**Prompt**
All lines holding the word "POST" are to be copied from the records beneath.

**Listed entries**
---

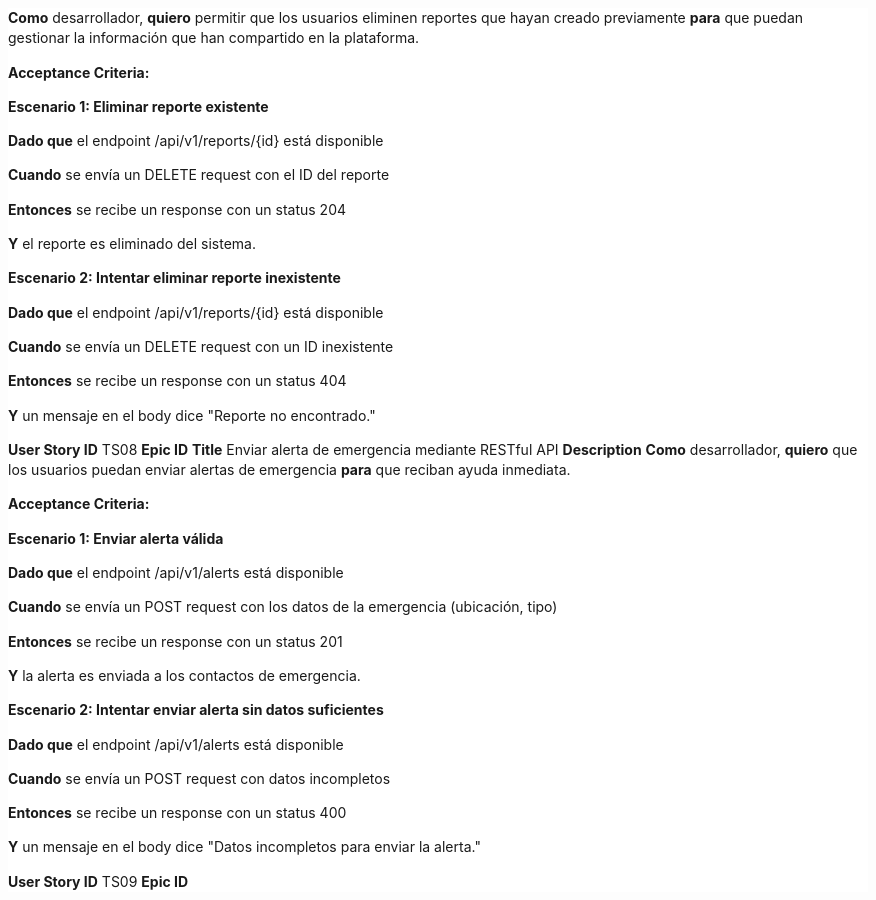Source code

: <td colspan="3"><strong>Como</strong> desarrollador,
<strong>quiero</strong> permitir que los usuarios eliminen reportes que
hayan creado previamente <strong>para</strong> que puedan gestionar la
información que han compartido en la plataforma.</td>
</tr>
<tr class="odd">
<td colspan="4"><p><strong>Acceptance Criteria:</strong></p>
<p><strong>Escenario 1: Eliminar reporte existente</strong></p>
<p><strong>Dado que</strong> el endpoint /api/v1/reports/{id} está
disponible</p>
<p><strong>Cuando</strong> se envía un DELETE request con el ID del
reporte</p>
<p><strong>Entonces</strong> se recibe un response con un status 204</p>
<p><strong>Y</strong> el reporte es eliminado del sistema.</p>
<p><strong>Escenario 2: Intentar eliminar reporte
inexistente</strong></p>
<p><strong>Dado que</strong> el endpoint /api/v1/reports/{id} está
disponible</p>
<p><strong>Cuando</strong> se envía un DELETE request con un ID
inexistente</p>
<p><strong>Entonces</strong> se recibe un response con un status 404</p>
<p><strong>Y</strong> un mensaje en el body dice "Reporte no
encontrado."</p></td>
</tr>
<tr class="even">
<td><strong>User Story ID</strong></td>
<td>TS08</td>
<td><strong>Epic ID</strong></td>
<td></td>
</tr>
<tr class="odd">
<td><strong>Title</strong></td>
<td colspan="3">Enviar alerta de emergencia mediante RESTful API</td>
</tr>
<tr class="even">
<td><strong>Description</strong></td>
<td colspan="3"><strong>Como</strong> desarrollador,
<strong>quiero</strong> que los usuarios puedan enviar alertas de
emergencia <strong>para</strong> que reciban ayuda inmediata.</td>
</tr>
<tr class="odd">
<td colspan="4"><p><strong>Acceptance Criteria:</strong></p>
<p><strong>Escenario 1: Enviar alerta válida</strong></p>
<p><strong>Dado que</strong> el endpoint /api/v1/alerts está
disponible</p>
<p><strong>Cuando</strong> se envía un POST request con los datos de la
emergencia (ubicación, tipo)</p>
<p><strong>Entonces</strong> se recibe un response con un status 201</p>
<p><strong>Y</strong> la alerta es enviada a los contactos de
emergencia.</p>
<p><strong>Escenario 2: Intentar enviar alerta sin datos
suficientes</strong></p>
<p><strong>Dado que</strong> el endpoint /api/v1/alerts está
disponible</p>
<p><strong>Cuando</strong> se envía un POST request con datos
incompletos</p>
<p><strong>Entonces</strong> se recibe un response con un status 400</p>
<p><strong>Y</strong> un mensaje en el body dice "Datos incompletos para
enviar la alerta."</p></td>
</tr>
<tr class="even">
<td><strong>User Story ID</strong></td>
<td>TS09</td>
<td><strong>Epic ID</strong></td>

---

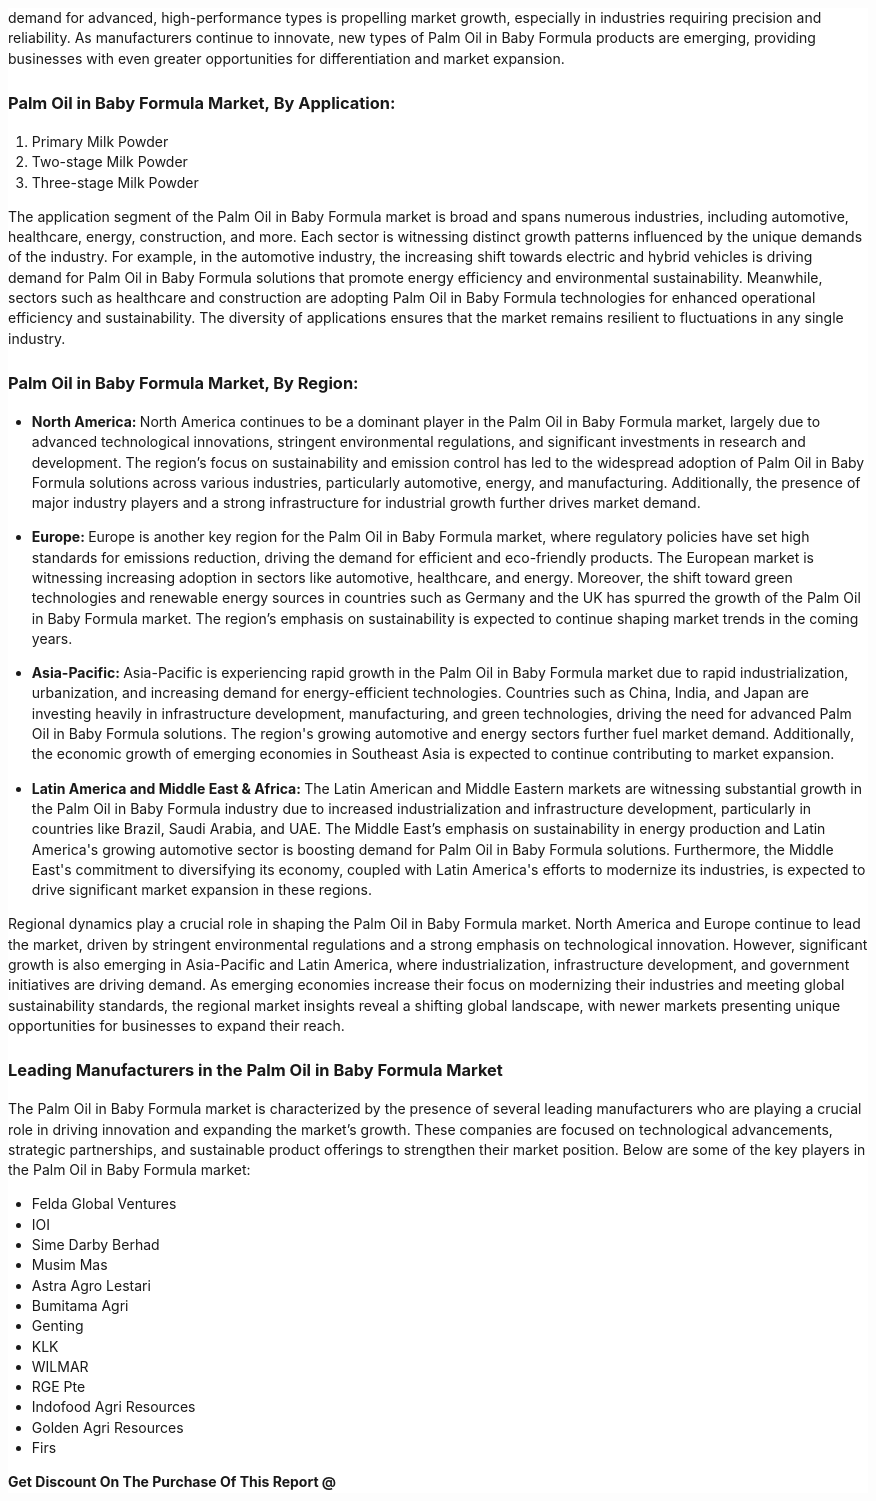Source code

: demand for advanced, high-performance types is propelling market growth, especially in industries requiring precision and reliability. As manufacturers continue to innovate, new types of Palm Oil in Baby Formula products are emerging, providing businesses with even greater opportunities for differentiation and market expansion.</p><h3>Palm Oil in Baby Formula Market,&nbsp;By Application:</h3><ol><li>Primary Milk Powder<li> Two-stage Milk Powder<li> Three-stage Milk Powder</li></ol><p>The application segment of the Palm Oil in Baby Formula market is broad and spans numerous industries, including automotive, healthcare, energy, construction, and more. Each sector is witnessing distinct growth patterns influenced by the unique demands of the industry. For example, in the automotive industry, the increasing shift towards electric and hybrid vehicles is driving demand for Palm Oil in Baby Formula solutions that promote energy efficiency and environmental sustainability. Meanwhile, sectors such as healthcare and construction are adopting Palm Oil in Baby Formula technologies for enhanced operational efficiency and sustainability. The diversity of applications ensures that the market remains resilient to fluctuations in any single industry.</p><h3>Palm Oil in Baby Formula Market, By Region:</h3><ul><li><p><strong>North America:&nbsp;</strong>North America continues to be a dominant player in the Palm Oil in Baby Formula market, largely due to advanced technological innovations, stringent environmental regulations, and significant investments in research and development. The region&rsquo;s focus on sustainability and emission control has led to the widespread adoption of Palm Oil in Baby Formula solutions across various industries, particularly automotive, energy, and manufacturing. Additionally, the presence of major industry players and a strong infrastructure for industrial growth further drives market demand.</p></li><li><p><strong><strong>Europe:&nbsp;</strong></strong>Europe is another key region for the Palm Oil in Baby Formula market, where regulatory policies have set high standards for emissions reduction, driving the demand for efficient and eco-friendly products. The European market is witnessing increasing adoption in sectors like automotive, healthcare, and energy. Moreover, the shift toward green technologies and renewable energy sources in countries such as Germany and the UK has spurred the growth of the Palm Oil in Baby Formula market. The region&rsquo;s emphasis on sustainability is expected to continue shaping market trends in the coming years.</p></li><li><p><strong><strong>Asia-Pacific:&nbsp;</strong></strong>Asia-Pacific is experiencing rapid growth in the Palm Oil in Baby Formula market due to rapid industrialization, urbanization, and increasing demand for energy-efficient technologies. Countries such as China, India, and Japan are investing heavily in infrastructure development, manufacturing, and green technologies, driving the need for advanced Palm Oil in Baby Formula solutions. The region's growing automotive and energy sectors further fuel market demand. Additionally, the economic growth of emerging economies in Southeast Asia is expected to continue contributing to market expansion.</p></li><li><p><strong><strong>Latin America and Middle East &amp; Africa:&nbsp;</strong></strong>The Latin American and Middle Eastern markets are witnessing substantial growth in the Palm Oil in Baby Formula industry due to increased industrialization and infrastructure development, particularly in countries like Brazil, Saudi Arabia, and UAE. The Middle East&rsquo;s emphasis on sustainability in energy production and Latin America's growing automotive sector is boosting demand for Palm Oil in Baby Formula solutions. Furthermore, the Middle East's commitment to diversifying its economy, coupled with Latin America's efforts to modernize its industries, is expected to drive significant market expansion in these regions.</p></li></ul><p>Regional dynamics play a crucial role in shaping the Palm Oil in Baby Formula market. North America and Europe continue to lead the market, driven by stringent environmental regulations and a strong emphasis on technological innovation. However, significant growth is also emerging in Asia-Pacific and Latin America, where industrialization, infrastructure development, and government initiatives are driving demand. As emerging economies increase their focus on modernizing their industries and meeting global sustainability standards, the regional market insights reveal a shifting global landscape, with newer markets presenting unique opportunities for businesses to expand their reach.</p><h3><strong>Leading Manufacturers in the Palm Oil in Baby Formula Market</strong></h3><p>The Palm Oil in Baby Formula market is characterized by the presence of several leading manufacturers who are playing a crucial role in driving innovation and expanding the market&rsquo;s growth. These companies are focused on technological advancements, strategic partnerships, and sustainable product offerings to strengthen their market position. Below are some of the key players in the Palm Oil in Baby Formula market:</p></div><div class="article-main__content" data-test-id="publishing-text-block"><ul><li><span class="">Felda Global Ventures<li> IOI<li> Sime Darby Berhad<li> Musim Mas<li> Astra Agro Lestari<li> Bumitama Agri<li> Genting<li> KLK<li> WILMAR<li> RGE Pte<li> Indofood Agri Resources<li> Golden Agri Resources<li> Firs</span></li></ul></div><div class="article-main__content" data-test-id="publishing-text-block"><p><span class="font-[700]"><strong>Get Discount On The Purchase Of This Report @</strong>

---

**Completed exercise**
<p><strong>Cuando</strong> se envía un POST request con los datos de la
<p><strong>Cuando</strong> se envía un POST request con datos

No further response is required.